* [What you are asked to do]
Format every line in the records below as a numbered list, omitting any blank lines.

Collection entries
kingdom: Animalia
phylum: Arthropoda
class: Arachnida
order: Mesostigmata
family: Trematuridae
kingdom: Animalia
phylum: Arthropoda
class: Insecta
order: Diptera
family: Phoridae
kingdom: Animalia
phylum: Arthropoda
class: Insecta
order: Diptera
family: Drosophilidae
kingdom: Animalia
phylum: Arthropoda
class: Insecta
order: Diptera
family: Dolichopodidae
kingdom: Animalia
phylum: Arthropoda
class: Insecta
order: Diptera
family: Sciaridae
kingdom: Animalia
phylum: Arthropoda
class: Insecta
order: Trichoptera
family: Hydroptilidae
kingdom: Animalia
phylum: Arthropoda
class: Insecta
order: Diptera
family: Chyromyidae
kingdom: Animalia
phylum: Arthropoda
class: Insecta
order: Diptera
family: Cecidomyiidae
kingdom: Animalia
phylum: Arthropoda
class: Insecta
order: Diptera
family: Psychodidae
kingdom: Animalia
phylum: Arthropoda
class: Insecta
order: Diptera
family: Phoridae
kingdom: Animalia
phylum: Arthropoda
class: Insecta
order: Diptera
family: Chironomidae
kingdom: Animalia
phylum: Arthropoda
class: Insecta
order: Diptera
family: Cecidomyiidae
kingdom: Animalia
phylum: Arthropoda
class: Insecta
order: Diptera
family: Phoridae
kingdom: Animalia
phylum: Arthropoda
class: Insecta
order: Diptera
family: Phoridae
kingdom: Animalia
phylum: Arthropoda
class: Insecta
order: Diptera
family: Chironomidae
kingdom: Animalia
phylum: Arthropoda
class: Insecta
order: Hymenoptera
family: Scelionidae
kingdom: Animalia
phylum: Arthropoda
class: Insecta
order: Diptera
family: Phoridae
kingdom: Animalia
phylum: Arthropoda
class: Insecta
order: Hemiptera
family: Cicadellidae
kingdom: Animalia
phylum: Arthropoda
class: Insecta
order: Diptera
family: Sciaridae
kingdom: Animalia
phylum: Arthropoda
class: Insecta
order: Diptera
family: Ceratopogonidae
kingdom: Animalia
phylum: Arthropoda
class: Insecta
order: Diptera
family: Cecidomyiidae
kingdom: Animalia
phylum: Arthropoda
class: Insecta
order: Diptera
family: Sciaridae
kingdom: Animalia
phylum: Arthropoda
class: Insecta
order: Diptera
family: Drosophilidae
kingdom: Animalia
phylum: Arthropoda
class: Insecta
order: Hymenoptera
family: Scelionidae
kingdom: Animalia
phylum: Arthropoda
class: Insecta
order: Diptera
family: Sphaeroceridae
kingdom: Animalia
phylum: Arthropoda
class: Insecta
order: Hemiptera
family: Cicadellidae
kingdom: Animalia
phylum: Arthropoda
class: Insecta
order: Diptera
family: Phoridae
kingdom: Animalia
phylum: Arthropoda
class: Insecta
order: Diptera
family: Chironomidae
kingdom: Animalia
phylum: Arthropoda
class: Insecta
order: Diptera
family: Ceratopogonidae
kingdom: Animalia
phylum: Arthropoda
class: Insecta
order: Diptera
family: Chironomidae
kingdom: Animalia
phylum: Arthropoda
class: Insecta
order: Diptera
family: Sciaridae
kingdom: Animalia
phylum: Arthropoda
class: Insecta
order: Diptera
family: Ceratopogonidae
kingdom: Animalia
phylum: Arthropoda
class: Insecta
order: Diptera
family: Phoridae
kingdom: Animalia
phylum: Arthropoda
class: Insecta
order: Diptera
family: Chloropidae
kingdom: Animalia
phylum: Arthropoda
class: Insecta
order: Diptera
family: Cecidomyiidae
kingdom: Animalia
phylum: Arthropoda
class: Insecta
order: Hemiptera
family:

* [The reply]
1. kingdom: Animalia
2. phylum: Arthropoda
3. class: Arachnida
4. order: Mesostigmata
5. family: Trematuridae
6. kingdom: Animalia
7. phylum: Arthropoda
8. class: Insecta
9. order: Diptera
10. family: Phoridae
11. kingdom: Animalia
12. phylum: Arthropoda
13. class: Insecta
14. order: Diptera
15. family: Drosophilidae
16. kingdom: Animalia
17. phylum: Arthropoda
18. class: Insecta
19. order: Diptera
20. family: Dolichopodidae
21. kingdom: Animalia
22. phylum: Arthropoda
23. class: Insecta
24. order: Diptera
25. family: Sciaridae
26. kingdom: Animalia
27. phylum: Arthropoda
28. class: Insecta
29. order: Trichoptera
30. family: Hydroptilidae
31. kingdom: Animalia
32. phylum: Arthropoda
33. class: Insecta
34. order: Diptera
35. family: Chyromyidae
36. kingdom: Animalia
37. phylum: Arthropoda
38. class: Insecta
39. order: Diptera
40. family: Cecidomyiidae
41. kingdom: Animalia
42. phylum: Arthropoda
43. class: Insecta
44. order: Diptera
45. family: Psychodidae
46. kingdom: Animalia
47. phylum: Arthropoda
48. class: Insecta
49. order: Diptera
50. family: Phoridae
51. kingdom: Animalia
52. phylum: Arthropoda
53. class: Insecta
54. order: Diptera
55. family: Chironomidae
56. kingdom: Animalia
57. phylum: Arthropoda
58. class: Insecta
59. order: Diptera
60. family: Cecidomyiidae
61. kingdom: Animalia
62. phylum: Arthropoda
63. class: Insecta
64. order: Diptera
65. family: Phoridae
66. kingdom: Animalia
67. phylum: Arthropoda
68. class: Insecta
69. order: Diptera
70. family: Phoridae
71. kingdom: Animalia
72. phylum: Arthropoda
73. class: Insecta
74. order: Diptera
75. family: Chironomidae
76. kingdom: Animalia
77. phylum: Arthropoda
78. class: Insecta
79. order: Hymenoptera
80. family: Scelionidae
81. kingdom: Animalia
82. phylum: Arthropoda
83. class: Insecta
84. order: Diptera
85. family: Phoridae
86. kingdom: Animalia
87. phylum: Arthropoda
88. class: Insecta
89. order: Hemiptera
90. family: Cicadellidae
91. kingdom: Animalia
92. phylum: Arthropoda
93. class: Insecta
94. order: Diptera
95. family: Sciaridae
96. kingdom: Animalia
97. phylum: Arthropoda
98. class: Insecta
99. order: Diptera
100. family: Ceratopogonidae
101. kingdom: Animalia
102. phylum: Arthropoda
103. class: Insecta
104. order: Diptera
105. family: Cecidomyiidae
106. kingdom: Animalia
107. phylum: Arthropoda
108. class: Insecta
109. order: Diptera
110. family: Sciaridae
111. kingdom: Animalia
112. phylum: Arthropoda
113. class: Insecta
114. order: Diptera
115. family: Drosophilidae
116. kingdom: Animalia
117. phylum: Arthropoda
118. class: Insecta
119. order: Hymenoptera
120. family: Scelionidae
121. kingdom: Animalia
122. phylum: Arthropoda
123. class: Insecta
124. order: Diptera
125. family: Sphaeroceridae
126. kingdom: Animalia
127. phylum: Arthropoda
128. class: Insecta
129. order: Hemiptera
130. family: Cicadellidae
131. kingdom: Animalia
132. phylum: Arthropoda
133. class: Insecta
134. order: Diptera
135. family: Phoridae
136. kingdom: Animalia
137. phylum: Arthropoda
138. class: Insecta
139. order: Diptera
140. family: Chironomidae
141. kingdom: Animalia
142. phylum: Arthropoda
143. class: Insecta
144. order: Diptera
145. family: Ceratopogonidae
146. kingdom: Animalia
147. phylum: Arthropoda
148. class: Insecta
149. order: Diptera
150. family: Chironomidae
151. kingdom: Animalia
152. phylum: Arthropoda
153. class: Insecta
154. order: Diptera
155. family: Sciaridae
156. kingdom: Animalia
157. phylum: Arthropoda
158. class: Insecta
159. order: Diptera
160. family: Ceratopogonidae
161. kingdom: Animalia
162. phylum: Arthropoda
163. class: Insecta
164. order: Diptera
165. family: Phoridae
166. kingdom: Animalia
167. phylum: Arthropoda
168. class: Insecta
169. order: Diptera
170. family: Chloropidae
171. kingdom: Animalia
172. phylum: Arthropoda
173. class: Insecta
174. order: Diptera
175. family: Cecidomyiidae
176. kingdom: Animalia
177. phylum: Arthropoda
178. class: Insecta
179. order: Hemiptera
180. family:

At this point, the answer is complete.